WORK TO BE COMPLETED:
The required result is the exact run of lines beginning at the one containing "List each element's" and ending at the last line of the entries.
BEGIN SUPPLIED RECORDS
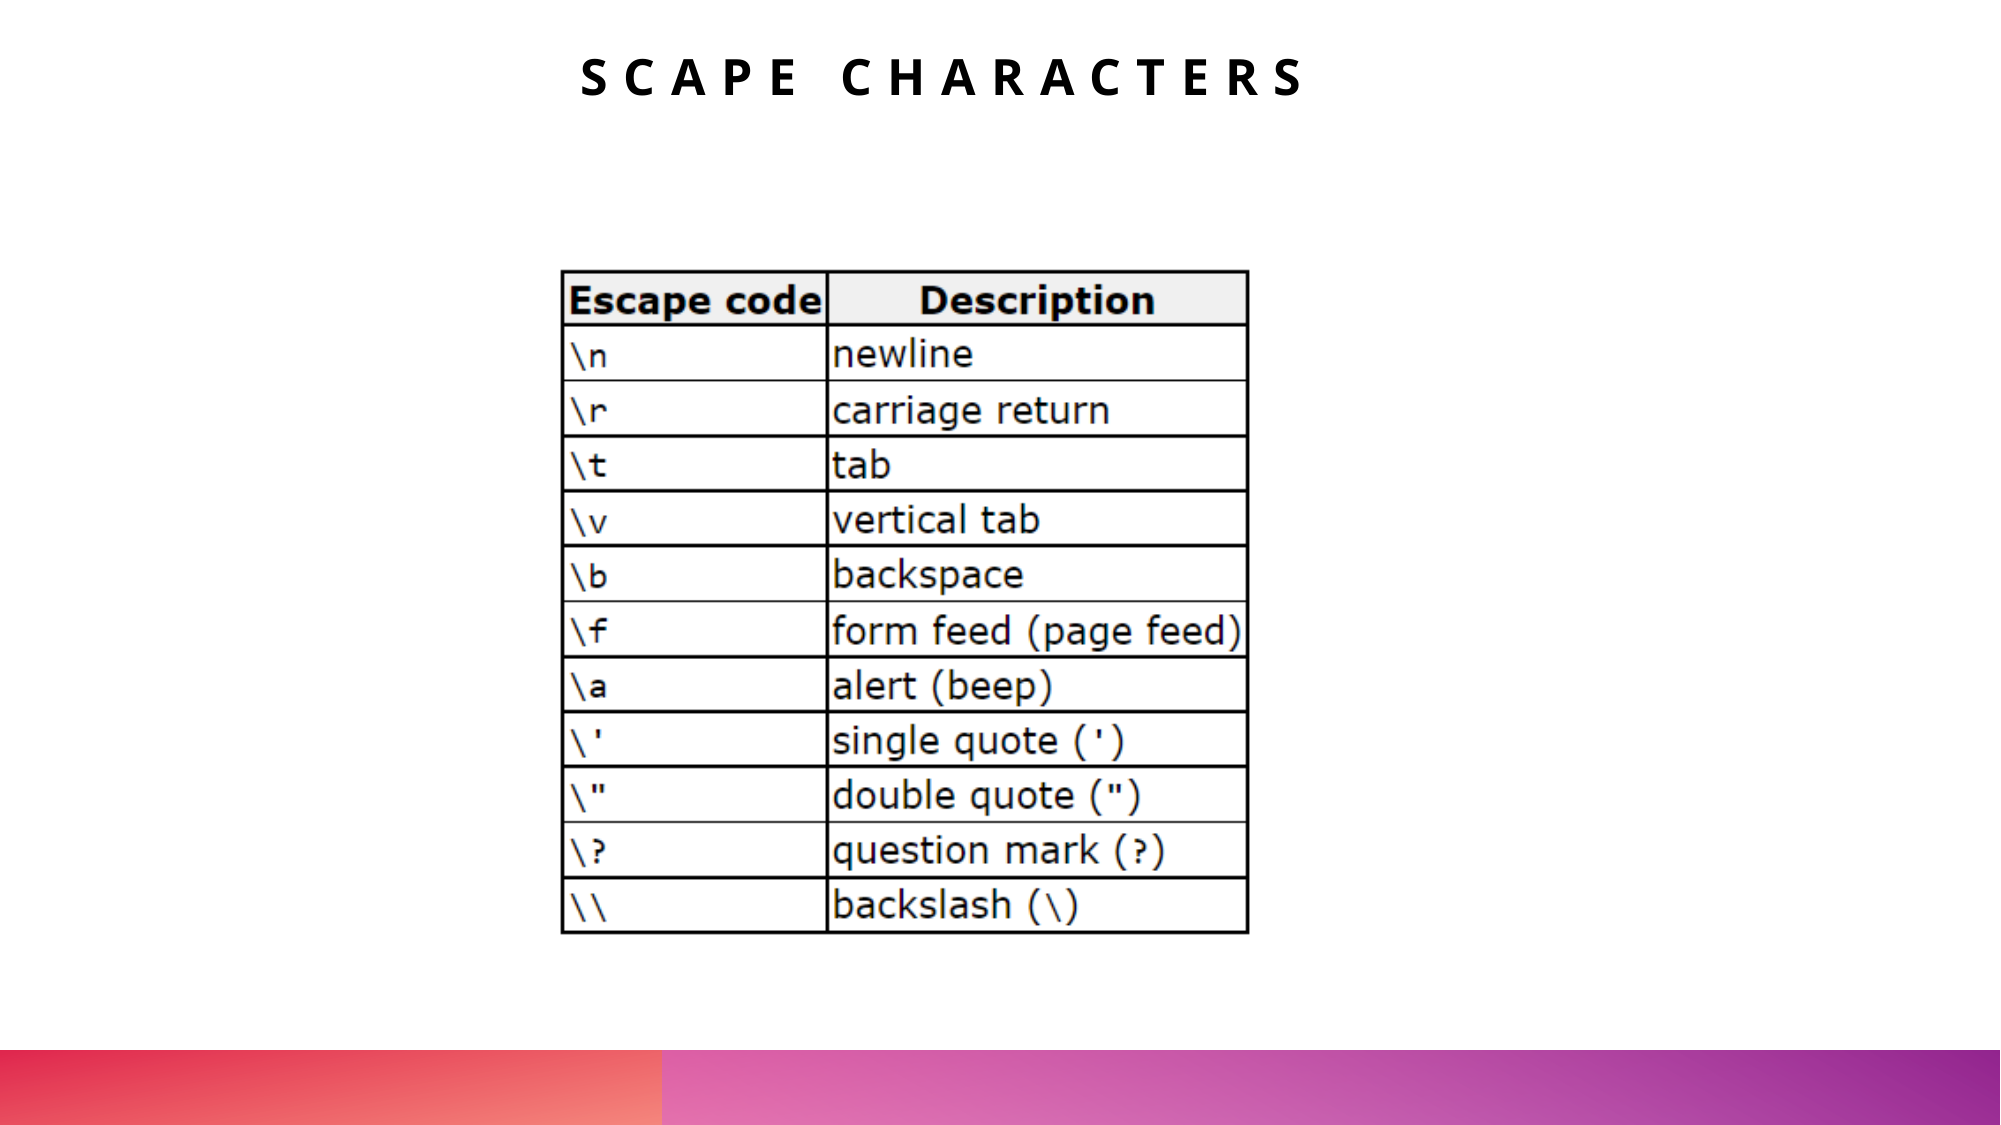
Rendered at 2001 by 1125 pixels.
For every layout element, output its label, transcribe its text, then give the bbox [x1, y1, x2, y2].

picture [547, 228, 1421, 984]
title Scape characters [191, 27, 1692, 105]
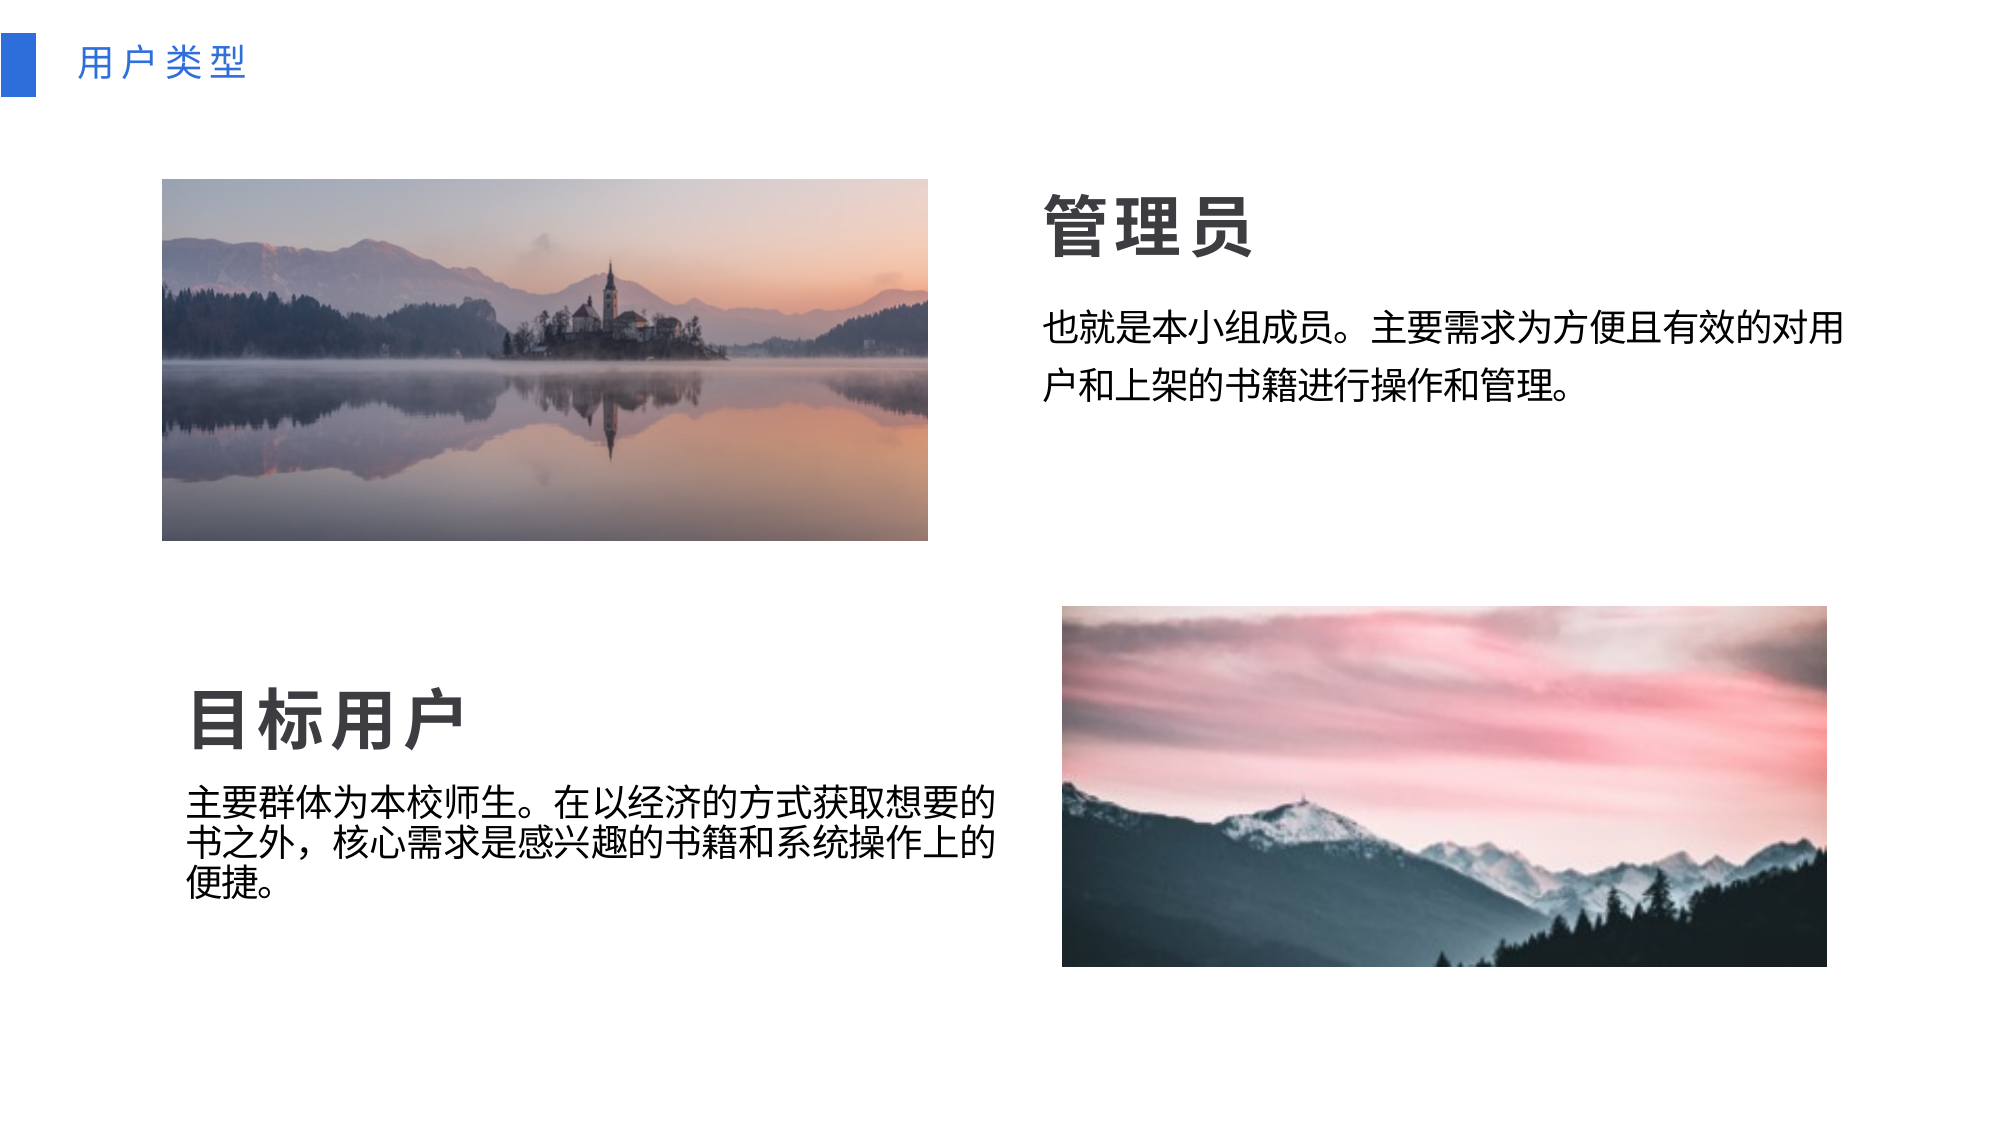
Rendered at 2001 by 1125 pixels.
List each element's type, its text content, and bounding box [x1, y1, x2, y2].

text_box 用户类型 [63, 31, 262, 92]
text_box [0, 31, 38, 99]
text_box 目标用户 [173, 672, 1008, 764]
picture [162, 179, 928, 541]
picture [1062, 606, 1827, 968]
text_box 主要群体为本校师生。在以经济的方式获取想要的书之外，核心需求是感兴趣的书籍和系统操作上的便捷。 [173, 777, 1008, 967]
text_box 管理员 [1030, 179, 1865, 271]
text_box 也就是本小组成员。主要需求为方便且有效的对用户和上架的书籍进行操作和管理。 [1030, 284, 1865, 475]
END SUPPLIED RECORDS
ANSWER TO THIS PROBLEM:
List each element's type, its text content, and bounding box [x1, y1, x2, y2].

text_box 用户类型 [63, 31, 262, 92]
text_box [0, 31, 38, 99]
text_box 目标用户 [173, 672, 1008, 764]
picture [162, 179, 928, 541]
picture [1062, 606, 1827, 968]
text_box 主要群体为本校师生。在以经济的方式获取想要的书之外，核心需求是感兴趣的书籍和系统操作上的便捷。 [173, 777, 1008, 967]
text_box 管理员 [1030, 179, 1865, 271]
text_box 也就是本小组成员。主要需求为方便且有效的对用户和上架的书籍进行操作和管理。 [1030, 284, 1865, 475]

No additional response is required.